Tony Oliva, Julio Becquer and Frank Quilici were teammates and close friends of Killebrew's. Native Minnesotans Morris, Kent Hrbek and Paul Molitor remembered Killebrew as their boyhood idol before they stepped onto a major league field.
Hrbek grew up in the shadow of Metropolitan Stadium in Bloomington and described the Hall of Famer slugger as "Paul Bunyan with a uniform on."
Molitor, who flew to Arizona last weekend to visit Killebrew after it was revealed that he was in his final days, spoke of being thankful for the opportunity to spend time with one of his heroes. "I'm grateful that I could tell him, as a young man growing up in this state, [that I] idolized him and just that I was very appreciative of the man he was and how I was able to learn from him," said Molitor, who also is in the Hall of Fame. "I picked the guy that you would want to pick to be your idol."
Morris, the longtime Detroit Tigers ace who won Game 7 of the 1991 World Series for the Twins, said he believed that Tuesday was more of a celebration of Killebrew's life than it was a mourning of his death.

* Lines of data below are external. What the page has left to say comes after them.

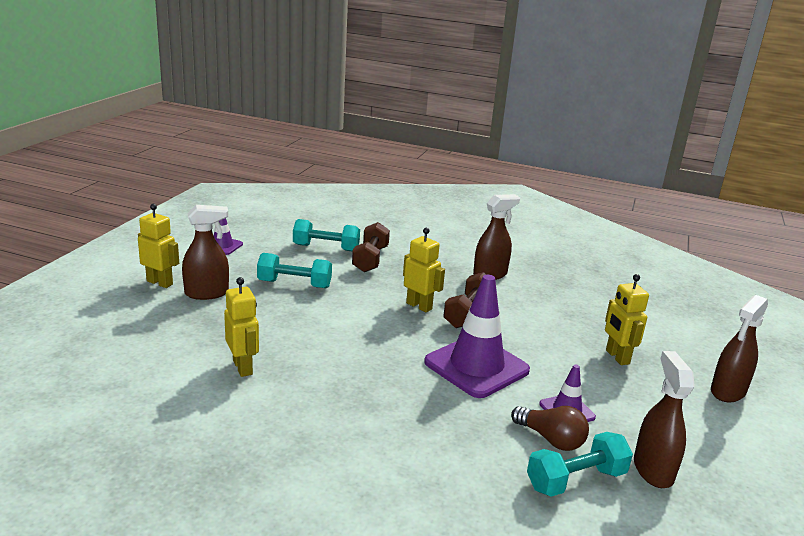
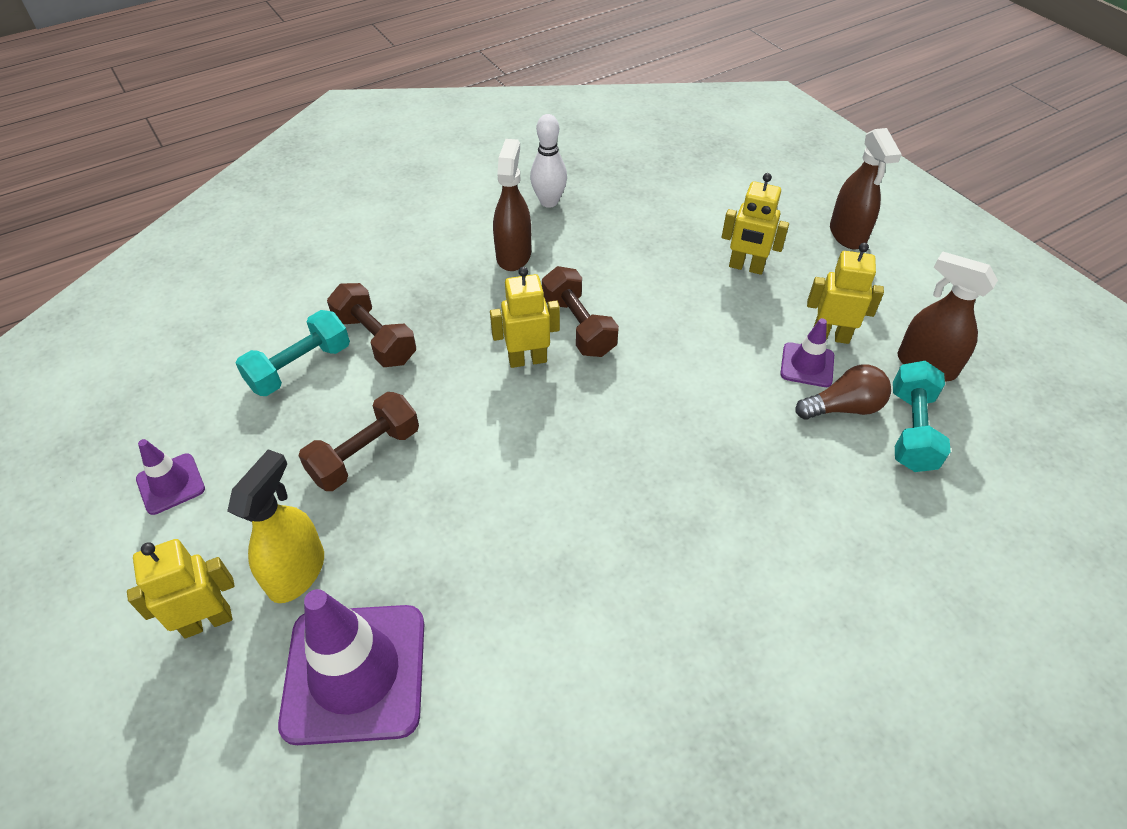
camera: 50 degrees left, 25 degrees up
(207, 293) = (297, 572): brown spray bottle -> yellow spray bottle
(243, 367) = (525, 620): yellow robot -> yellow robot (830, 336)
(294, 284) = (365, 454): turquoise dumbbell -> brown dumbbell
(476, 366) = (686, 386): purple traffic cone -> purple traffic cone (355, 673)
(550, 270) = (549, 202): none -> white bowling pin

"I'll always remember the good in Harmon, and like Paul and like Kent, to remember the innocence of being a young kid who just looked up to a guy he didn't know because of what he did as a baseball player, that you hoped that maybe someday you could be like," Morris said. "As a grown man now, I look back at him not as that guy but as the guy that tried to show me you don't have to be angry, you don't have to be mad. You can love and share love."